## Instruction
Please give back only the lines below from the one containing "Die Forenuhr geht falsch!" to the one containing "εξαρτήματα μεταφράζονται σε", each repeated word for word, both ends included.

(Dataset entries)
____

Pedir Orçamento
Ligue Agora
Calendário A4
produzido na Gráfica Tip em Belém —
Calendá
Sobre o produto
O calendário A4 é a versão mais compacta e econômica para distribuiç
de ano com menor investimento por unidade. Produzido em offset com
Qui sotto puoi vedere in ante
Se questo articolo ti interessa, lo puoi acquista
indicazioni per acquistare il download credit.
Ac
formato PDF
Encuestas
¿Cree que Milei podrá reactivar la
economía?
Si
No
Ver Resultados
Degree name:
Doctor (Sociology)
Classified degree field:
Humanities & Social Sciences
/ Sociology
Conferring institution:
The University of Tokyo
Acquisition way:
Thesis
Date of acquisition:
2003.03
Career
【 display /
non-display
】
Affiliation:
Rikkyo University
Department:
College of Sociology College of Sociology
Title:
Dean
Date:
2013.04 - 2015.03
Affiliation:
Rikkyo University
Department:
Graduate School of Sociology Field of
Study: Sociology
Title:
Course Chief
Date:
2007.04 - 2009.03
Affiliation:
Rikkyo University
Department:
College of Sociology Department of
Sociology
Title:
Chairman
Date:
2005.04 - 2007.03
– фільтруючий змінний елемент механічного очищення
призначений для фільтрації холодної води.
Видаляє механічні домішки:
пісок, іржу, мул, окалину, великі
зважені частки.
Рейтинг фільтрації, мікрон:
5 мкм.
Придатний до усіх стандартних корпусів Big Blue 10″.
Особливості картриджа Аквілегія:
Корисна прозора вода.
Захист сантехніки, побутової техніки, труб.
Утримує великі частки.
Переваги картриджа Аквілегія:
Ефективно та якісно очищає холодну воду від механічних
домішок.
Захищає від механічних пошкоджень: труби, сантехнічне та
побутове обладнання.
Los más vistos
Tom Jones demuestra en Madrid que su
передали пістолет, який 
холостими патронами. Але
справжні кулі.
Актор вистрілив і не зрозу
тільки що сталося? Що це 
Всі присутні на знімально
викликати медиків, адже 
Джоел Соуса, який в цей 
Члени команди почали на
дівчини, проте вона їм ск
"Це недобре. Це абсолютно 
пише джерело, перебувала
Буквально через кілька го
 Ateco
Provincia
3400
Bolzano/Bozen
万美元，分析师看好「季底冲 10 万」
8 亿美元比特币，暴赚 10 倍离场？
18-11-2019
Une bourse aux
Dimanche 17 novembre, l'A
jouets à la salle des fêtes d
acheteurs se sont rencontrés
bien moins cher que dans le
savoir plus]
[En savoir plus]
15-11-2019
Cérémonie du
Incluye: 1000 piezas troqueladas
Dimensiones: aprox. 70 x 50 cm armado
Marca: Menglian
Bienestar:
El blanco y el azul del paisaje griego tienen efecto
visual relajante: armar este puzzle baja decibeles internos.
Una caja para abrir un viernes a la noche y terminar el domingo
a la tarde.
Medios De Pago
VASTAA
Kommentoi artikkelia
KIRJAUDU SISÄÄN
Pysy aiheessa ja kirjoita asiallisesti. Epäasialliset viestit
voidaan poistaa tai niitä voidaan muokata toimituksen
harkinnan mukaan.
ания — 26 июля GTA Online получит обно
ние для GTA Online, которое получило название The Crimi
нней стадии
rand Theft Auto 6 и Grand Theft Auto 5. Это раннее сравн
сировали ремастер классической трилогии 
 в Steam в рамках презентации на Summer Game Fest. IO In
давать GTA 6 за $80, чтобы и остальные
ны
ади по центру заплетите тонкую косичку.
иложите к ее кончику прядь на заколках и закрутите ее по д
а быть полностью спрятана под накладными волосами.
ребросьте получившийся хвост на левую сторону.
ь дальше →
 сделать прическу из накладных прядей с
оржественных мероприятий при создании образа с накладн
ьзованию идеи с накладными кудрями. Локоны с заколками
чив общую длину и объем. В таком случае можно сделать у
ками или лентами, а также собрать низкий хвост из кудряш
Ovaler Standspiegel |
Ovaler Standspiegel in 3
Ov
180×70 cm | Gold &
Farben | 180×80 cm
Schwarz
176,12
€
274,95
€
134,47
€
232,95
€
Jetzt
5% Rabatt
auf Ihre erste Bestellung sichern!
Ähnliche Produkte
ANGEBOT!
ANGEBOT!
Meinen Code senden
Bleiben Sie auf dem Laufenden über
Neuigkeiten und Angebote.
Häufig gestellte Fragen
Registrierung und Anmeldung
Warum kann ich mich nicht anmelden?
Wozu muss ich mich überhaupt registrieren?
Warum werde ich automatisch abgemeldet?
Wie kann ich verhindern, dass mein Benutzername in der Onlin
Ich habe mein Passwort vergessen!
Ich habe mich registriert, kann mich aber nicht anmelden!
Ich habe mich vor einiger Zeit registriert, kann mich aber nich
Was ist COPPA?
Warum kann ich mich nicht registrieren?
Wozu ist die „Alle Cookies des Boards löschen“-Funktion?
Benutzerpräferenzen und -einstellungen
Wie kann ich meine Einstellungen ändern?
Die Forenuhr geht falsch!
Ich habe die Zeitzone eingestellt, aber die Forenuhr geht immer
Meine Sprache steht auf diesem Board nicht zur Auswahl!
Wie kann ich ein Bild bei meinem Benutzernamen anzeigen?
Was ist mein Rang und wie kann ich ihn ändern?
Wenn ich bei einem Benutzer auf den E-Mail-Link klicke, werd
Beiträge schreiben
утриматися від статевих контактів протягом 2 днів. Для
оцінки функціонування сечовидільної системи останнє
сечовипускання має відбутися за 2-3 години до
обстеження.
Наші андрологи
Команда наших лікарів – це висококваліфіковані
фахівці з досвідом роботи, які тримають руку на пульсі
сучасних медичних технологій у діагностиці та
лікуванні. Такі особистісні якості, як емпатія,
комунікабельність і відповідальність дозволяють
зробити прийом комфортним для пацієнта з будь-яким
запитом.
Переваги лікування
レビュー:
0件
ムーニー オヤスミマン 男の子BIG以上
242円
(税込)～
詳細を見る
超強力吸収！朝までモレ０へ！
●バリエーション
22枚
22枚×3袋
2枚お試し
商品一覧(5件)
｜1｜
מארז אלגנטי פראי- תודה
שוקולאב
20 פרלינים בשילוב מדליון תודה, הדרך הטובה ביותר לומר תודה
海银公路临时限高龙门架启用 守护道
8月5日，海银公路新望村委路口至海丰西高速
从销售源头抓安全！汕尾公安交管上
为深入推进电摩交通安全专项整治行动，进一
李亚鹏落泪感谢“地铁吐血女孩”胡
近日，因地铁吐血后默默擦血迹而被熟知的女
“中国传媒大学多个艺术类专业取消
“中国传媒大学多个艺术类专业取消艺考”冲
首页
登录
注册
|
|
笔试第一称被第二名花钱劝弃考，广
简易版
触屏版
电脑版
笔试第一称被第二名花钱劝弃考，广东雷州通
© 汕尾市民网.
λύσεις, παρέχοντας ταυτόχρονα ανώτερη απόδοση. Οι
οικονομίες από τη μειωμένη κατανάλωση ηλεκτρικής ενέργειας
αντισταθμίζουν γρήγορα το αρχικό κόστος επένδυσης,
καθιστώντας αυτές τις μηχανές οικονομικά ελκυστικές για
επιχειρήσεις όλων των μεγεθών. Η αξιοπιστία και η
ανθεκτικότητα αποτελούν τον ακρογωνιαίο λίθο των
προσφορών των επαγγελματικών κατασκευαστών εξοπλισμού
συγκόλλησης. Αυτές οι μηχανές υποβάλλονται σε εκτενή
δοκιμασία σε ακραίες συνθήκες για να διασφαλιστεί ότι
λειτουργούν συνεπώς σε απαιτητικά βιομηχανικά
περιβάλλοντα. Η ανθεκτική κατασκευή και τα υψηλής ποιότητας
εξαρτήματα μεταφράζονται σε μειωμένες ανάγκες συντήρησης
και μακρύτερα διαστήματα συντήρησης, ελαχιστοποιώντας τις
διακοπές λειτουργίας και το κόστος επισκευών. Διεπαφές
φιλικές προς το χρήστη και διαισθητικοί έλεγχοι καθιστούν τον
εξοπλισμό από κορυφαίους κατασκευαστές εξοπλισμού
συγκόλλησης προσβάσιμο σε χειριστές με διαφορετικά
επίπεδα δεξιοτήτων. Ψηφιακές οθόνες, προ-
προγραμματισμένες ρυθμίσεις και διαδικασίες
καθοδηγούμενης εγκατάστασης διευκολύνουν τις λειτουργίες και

____

## Answer to this task
Die Forenuhr geht falsch!
Ich habe die Zeitzone eingestellt, aber die Forenuhr geht immer
Meine Sprache steht auf diesem Board nicht zur Auswahl!
Wie kann ich ein Bild bei meinem Benutzernamen anzeigen?
Was ist mein Rang und wie kann ich ihn ändern?
Wenn ich bei einem Benutzer auf den E-Mail-Link klicke, werd
Beiträge schreiben
утриматися від статевих контактів протягом 2 днів. Для
оцінки функціонування сечовидільної системи останнє
сечовипускання має відбутися за 2-3 години до
обстеження.
Наші андрологи
Команда наших лікарів – це висококваліфіковані
фахівці з досвідом роботи, які тримають руку на пульсі
сучасних медичних технологій у діагностиці та
лікуванні. Такі особистісні якості, як емпатія,
комунікабельність і відповідальність дозволяють
зробити прийом комфортним для пацієнта з будь-яким
запитом.
Переваги лікування
レビュー:
0件
ムーニー オヤスミマン 男の子BIG以上
242円
(税込)～
詳細を見る
超強力吸収！朝までモレ０へ！
●バリエーション
22枚
22枚×3袋
2枚お試し
商品一覧(5件)
｜1｜
מארז אלגנטי פראי- תודה
שוקולאב
20 פרלינים בשילוב מדליון תודה, הדרך הטובה ביותר לומר תודה
海银公路临时限高龙门架启用 守护道
8月5日，海银公路新望村委路口至海丰西高速
从销售源头抓安全！汕尾公安交管上
为深入推进电摩交通安全专项整治行动，进一
李亚鹏落泪感谢“地铁吐血女孩”胡
近日，因地铁吐血后默默擦血迹而被熟知的女
“中国传媒大学多个艺术类专业取消
“中国传媒大学多个艺术类专业取消艺考”冲
首页
登录
注册
|
|
笔试第一称被第二名花钱劝弃考，广
简易版
触屏版
电脑版
笔试第一称被第二名花钱劝弃考，广东雷州通
© 汕尾市民网.
λύσεις, παρέχοντας ταυτόχρονα ανώτερη απόδοση. Οι
οικονομίες από τη μειωμένη κατανάλωση ηλεκτρικής ενέργειας
αντισταθμίζουν γρήγορα το αρχικό κόστος επένδυσης,
καθιστώντας αυτές τις μηχανές οικονομικά ελκυστικές για
επιχειρήσεις όλων των μεγεθών. Η αξιοπιστία και η
ανθεκτικότητα αποτελούν τον ακρογωνιαίο λίθο των
προσφορών των επαγγελματικών κατασκευαστών εξοπλισμού
συγκόλλησης. Αυτές οι μηχανές υποβάλλονται σε εκτενή
δοκιμασία σε ακραίες συνθήκες για να διασφαλιστεί ότι
λειτουργούν συνεπώς σε απαιτητικά βιομηχανικά
περιβάλλοντα. Η ανθεκτική κατασκευή και τα υψηλής ποιότητας
εξαρτήματα μεταφράζονται σε μειωμένες ανάγκες συντήρησης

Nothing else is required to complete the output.